In one particularly moving work, Smith draws an older woman holding out her hand toward the head of a younger woman. Following this older woman’s hand and its trajectory into the white space next to her, my eye is lead to a jumbled mass of sticks hovering over the younger woman. The sticks are adorned with glitter. Shining, light-filled, gathering and emitting energy. These sticks, also realized elsewhere in the exhibit as three-dimensional sculptures that hover over the drawings, casting shadows and holding birds who may be about to nest, seemed to me to be like long lines of words, thoughts. They seem to me like hovering sentences, sentences as materials for a nest.

Five years ago I participated in a project conceived by Jennifer Firestone and Dana Lomax entitled Letters to Poets: Conversations about Poetics, Politics, and Community. I wrote letters to Cecilia Vicuña and, thrillingly, she wrote back. I admire Cecilia’s work and had studied with her for one week at Naropa. To be heard by someone I admired, and for her to engage my ideas and for me to have a chance to respond to her work was a privilege. I knew the intensity of the privilege in the hesitation and nervousness I felt, answering her letters, trying to throw some meaningful “sticks” or sentences back her way.

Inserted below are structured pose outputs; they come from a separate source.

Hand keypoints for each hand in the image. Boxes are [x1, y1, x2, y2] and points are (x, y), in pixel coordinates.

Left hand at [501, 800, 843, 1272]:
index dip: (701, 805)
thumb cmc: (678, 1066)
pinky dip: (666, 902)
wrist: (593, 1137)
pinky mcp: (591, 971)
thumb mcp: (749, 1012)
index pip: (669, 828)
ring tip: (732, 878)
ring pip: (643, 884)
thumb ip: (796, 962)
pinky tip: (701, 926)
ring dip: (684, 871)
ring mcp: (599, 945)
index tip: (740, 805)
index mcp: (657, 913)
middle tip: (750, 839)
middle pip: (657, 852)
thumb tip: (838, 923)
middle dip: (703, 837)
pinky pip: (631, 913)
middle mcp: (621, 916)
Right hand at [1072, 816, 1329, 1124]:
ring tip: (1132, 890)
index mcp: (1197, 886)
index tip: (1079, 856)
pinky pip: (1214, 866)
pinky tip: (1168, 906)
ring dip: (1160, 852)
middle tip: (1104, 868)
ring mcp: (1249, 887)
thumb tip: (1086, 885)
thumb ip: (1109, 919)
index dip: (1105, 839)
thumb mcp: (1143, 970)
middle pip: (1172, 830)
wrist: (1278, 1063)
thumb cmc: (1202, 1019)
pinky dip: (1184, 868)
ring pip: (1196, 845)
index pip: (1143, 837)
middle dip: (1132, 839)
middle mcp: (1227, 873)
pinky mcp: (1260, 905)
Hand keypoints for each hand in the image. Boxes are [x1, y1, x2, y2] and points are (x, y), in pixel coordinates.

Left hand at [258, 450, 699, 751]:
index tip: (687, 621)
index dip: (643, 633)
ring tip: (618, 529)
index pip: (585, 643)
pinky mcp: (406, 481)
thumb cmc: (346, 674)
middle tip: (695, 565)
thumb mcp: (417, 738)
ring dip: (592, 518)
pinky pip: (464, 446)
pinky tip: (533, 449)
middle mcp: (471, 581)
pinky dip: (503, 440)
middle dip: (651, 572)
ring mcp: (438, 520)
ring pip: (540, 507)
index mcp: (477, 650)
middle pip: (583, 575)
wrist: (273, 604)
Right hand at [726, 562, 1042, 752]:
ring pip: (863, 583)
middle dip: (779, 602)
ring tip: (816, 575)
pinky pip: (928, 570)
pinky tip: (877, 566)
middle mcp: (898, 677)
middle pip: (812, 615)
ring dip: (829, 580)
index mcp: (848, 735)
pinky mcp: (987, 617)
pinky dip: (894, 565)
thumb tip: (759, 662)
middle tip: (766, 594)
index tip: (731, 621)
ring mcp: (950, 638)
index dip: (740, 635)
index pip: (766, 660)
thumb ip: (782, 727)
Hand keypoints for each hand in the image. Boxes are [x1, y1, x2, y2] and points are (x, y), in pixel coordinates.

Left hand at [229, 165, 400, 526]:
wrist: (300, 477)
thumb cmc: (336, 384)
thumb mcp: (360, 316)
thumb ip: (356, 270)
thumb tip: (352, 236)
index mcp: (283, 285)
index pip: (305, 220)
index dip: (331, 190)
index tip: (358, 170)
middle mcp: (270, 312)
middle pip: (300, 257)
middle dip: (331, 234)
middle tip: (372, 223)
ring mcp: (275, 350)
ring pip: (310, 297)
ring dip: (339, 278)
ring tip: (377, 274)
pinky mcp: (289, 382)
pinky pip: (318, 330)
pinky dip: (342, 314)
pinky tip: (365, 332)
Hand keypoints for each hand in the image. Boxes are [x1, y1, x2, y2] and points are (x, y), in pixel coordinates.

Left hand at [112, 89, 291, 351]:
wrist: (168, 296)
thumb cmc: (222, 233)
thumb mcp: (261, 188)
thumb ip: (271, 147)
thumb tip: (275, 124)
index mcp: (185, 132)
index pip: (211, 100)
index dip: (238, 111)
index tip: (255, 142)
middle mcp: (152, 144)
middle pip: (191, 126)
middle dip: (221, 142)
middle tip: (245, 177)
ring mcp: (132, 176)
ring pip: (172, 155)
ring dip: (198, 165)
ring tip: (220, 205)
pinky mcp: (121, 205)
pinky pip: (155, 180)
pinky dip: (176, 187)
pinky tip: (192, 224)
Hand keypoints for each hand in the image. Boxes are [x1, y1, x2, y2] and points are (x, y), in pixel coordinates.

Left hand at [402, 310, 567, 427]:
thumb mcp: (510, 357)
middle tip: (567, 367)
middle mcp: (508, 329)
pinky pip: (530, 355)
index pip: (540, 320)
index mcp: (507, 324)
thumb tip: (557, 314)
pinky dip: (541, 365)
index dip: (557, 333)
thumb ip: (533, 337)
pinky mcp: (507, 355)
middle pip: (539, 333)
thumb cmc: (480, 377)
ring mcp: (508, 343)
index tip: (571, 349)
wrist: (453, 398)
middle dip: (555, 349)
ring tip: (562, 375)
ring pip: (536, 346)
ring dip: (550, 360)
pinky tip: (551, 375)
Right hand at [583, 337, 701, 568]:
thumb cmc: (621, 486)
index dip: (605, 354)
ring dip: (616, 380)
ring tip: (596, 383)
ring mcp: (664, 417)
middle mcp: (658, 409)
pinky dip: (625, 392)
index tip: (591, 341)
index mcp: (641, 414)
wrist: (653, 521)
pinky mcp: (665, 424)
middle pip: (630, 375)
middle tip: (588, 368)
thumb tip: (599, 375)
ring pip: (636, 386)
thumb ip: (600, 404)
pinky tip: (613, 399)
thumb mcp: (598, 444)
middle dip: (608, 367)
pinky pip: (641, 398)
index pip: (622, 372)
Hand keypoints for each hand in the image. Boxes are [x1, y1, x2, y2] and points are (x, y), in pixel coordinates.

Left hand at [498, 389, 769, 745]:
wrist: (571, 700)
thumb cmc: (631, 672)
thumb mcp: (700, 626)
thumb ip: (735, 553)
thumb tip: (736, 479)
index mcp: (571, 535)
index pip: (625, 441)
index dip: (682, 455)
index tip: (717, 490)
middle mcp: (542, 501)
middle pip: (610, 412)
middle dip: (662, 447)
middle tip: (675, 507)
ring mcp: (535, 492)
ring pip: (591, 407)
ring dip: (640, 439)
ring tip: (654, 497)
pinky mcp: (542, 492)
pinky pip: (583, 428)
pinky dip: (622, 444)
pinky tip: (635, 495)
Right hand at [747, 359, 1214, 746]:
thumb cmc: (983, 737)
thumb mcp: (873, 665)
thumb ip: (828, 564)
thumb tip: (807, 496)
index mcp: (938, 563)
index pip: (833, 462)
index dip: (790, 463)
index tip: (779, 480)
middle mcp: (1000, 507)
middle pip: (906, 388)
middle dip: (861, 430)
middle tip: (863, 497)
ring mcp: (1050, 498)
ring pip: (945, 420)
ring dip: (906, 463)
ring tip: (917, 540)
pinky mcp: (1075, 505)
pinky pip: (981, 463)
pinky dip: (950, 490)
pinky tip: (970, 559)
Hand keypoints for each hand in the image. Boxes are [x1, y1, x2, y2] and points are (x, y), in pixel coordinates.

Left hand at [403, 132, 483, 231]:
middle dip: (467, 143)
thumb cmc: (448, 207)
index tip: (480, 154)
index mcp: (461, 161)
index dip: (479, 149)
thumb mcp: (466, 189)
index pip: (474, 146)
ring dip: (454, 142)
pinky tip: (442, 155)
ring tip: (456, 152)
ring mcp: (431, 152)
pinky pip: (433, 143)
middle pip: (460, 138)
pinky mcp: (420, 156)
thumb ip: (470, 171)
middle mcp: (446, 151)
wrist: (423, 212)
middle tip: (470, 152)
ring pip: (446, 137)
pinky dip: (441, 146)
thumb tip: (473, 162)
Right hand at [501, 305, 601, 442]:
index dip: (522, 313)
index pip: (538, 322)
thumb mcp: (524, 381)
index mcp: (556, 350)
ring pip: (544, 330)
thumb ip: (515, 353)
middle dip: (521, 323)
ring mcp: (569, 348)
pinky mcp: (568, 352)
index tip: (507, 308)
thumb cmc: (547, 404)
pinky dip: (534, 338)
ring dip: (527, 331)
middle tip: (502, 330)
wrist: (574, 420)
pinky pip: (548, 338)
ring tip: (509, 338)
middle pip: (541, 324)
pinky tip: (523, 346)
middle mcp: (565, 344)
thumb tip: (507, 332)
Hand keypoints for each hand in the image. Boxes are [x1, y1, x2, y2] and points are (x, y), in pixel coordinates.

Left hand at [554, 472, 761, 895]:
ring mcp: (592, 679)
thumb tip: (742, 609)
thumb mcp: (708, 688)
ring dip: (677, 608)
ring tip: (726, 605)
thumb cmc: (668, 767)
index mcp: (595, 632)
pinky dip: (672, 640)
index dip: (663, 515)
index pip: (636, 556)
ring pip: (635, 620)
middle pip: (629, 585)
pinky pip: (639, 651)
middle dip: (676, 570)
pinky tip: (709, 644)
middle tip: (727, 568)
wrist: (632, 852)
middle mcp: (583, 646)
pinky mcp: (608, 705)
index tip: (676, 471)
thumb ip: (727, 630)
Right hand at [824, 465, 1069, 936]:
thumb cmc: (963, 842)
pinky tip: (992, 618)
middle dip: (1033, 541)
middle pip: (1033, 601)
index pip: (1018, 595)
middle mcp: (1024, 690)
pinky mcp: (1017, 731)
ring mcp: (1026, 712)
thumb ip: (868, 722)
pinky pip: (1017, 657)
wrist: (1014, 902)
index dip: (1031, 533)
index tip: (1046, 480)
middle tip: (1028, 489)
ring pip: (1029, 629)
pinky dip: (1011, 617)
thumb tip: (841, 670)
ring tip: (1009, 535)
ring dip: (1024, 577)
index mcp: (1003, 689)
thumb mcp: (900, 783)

I think that this tension and nervousness of relationship is important to point out. The fabric of connection is not always sure and stable, thick and comforting. It is sometimes tenuous and delicate, more associated with a rapid heartbeat than a calm body.

When Cecilia wrote to me that she chose not to answer a question I had raised, I realized that there was a certain weight to being “the established” or “mentoring” poet. The flow of our relationship included moments like these, when I realized that mentoring can also mean saying “no” to certain thought pathways that the eager younger artist wants to travel down.

Jennifer and Dana put together fourteen pairs of poets. The book is courageous. It is a book like nothing else because it is not organized by any theme, but by relationship only. And the relationship happens in the encounter of writing, reading, and exchange. Not in conversation, not in a classroom, at a bar, through email, but through sentences, paragraphs, in attempts at as-complete-as-possible thoughts and responses.

Who knew that from the letter project, as if it had been my laboratory, I would go on to work at Goddard College where I write letters back to students who design their own programs and don’t attend class. This past spring, I came to use letter writing in my other work site, the more traditional classroom. I distributed occasional letters: dispatches from my writing desk to the group of earnest students who would gather each Friday to talk about poetry. Where the performative space of the classroom felt limiting and, frankly, exhausting, I placed inside of this space a letter, something almost personal, but not contingent on my performance in the moment. At the end of the semester, some students chose to write culminating poetics statements in the form of a letter back to me. I found their statements, fashioned in this way, less sure, more open to possibility, more ready to admit confusion and doubt.

At the Kiki Smith show, what came rushing in at me, was the impact—somewhere under my sternum, a pounding heart almost ready to explode with intense joy and emotion—of all the sentences about art and writing that I have written and received. In classrooms, emails, in letters, on the margins of a manuscript, in conversation.

It is a fact that artists and poets, and especially women, are spread thin. Artists make less money, on average, than other professionals. Women in all professions make less, on average, than men. How can a woman have time to make art, to be mentored? And even more outrageous: how can she possibly mentor others?

I remember my favorite childhood book: Harold and the Purple Crayon. Harold draws himself into scenes, in and out of adventure, into scenes of comfort and joy. And though Harold is a “he,” he is bald-headed, as any baby of any gender might be. And he drew with purple, a color I declared was my favorite, a color somewhere between blue and pink. A lesson from Harold: an artist draws her mentors toward her, maybe even creating her own self-fashioned mentor, at times.

Finally, from the world of printmaking: this week I learned that the base onto which paper is pressed in order to make an image is called “the matrix.” This glossary went on to say that “matrix” is from the Latin for “mother.” I thought of all of the possibility, then, for writing and art that comes from a nurturing energy of available surfaces. And I think about Bhanu Kapil's idea of the book as a space for envisioning and imagining, imprinting something that we can not exactly predict, but that we know has never existed before. A mentoring space, peopled with others and the selves we create.